→ Instructions for the task
For each statement below, say yes or no to whether it agrees with the essay about a first family vacation, and quote the essay's exact words that decide it: (a) the 2013 Disney trip lasted 10 days; (b) the ex took the children on a Disney cruise last year; (c) the writer chose to rent a beach condo for a week.

== Selected excerpt

Last week, I took my kids on our first family vacation. This probably comes as a surprise to most everyone; after all, I’ve been a parent for 13 years, and you’ve seen me post pictures of my travels with the kids for the last eight years I’ve been on Facebook. Some of those photos were even taken at Disney World! How could this possibly be our first family vacation?
Well, for starters, I don’t count the Disney trip in 2013 as a “vacation.” I was traveling with my three kids and two parents in one minivan for 10 days without even one hour of solitude (even sleeping)! It was an amazing voyage filled with highs, lows, and everything in between. Also, it was made financially possible by the generosity of my parents, so, no, I don’t count the Disney trip.
But what about the other travels? Believe it or not, I’ve never had all three kids with me on any of our overnights in D.C. or Yorktown or camping. The only exception to this was a weekend beach trip five years ago, and again, my mom and dad footed the bill and provided the additional adult presence necessary for taking three young kids anywhere more than an hour or two.
Surely, you say, I must have gone on a vacation when I was married, right? Not really. Our extended families were all local, so we didn’t have to go far to visit anyone. We did mostly day trips. The only time my ex and I went away from home for more than one night was a long weekend when we left our then two children with grandparents. And when our son was four years old we took a train ride to D.C. to see the zoo and stayed overnight. Those little trips don’t, in my mind, “qualify” as a legitimate vacation.
I could probably fill whole journals with my explanations and excuses for not taking family vacations. When I was married I was pretty sure it was because my ex was some kind of workaholic who couldn’t leave his job at home for more than a day without freaking out. It turns out if I point a finger at someone else, it leaves three pointing back at me; I’m just as much a workaholic as he ever was. In recent years as a single mom, my excuses boil down to lack of money, lack of time, and lack of confidence at being able to handle three kids alone away from the familiar.
It embarrasses me to write this, but there are times I’ve felt like a complete failure as a parent because of my inability, whatever the reason, to give my children a proper family vacation. Social media hasn’t helped. My friends and even my brother have taken their families to some pretty exotic locales, including Thailand, Key West, Maine, and places in South America that I can’t pronounce. The ex took them on a Disney cruise last year. Not that I’m comparing myself to you, but . . . yeah, I’m comparing myself, and I come up short.
I haven’t just been comparing myself to you. I’ve been comparing myself to my parents. The family in which I grew up travelled to Pennsylvania for a week to visit grandparents at least twice a year, and we almost always made visits to historic side trips like Gettysburg and D.C. and even New York one year. We took occasional “big” trips to Florida and California, and we went to Disney World two times, Disneyland one time, and the beach for a week pretty much every year from the time I was a tween until I graduated from high school. To me, this is what normal “modest” families did, and this has been my expectation for myself.
(I realize the last several paragraphs of whining should be followed with the hashtag #firstworldproblems. If you’ve made it this far, you’re a real friend, and I thank you for putting up with me.)
This year I made a commitment to take my kids somewhere. I considered renting a beach condo for a week (too expensive), taking us camping (too hot and buggy and stressful), taking us to a luxury resort for a short stay (too little appreciation for the finer things). One friend offered her river house, but I didn’t want to impose a specific time, as there was only one week I could easily take off work. So, I opted for the most “basic” vacation I could fathom – a two night stay in a cheap hotel in Williamsburg with side trips to Virginia Beach, Colonial Williamsburg, and Water Country.

====
== Data rows

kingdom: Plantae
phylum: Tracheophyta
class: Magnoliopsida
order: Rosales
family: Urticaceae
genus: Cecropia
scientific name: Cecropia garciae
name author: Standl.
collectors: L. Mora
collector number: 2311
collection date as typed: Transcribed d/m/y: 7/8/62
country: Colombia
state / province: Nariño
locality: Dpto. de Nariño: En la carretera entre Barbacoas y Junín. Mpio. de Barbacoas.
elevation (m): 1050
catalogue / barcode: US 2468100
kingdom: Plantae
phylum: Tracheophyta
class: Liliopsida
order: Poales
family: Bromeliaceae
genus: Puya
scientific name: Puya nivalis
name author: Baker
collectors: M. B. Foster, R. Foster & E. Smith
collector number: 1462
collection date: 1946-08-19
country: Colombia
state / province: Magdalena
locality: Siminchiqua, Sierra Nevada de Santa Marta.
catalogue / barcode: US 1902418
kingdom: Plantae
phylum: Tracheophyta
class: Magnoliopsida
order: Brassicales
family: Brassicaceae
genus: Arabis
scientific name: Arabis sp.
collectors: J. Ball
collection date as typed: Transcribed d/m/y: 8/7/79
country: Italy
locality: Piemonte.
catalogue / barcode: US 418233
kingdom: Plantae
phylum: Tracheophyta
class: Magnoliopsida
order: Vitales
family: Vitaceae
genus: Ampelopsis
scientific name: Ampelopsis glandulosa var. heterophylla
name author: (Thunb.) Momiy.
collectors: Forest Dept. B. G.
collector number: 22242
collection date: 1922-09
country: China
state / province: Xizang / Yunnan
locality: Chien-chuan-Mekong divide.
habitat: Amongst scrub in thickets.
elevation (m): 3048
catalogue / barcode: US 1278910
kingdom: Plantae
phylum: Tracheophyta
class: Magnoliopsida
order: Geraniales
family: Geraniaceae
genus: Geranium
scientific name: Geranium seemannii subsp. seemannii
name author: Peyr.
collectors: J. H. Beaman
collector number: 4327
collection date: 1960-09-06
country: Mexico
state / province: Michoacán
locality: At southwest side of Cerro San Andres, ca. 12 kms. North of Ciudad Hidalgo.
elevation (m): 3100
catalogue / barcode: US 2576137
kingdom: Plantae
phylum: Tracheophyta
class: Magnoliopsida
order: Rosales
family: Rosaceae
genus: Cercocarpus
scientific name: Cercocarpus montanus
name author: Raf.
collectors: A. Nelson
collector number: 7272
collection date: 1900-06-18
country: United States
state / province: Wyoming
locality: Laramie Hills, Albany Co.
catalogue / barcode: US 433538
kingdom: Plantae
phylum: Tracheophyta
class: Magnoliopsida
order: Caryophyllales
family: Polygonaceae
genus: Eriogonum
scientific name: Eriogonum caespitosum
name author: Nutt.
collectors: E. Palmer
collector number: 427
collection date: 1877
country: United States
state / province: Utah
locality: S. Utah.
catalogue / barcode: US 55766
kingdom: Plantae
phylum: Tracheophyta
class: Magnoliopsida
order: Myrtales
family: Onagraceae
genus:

====

→ The answer
(a) Yes: "in one minivan for 10 days"
(b) Yes: "The ex took them on a Disney cruise last year."
(c) No: "I considered renting a beach condo for a week (too expensive)"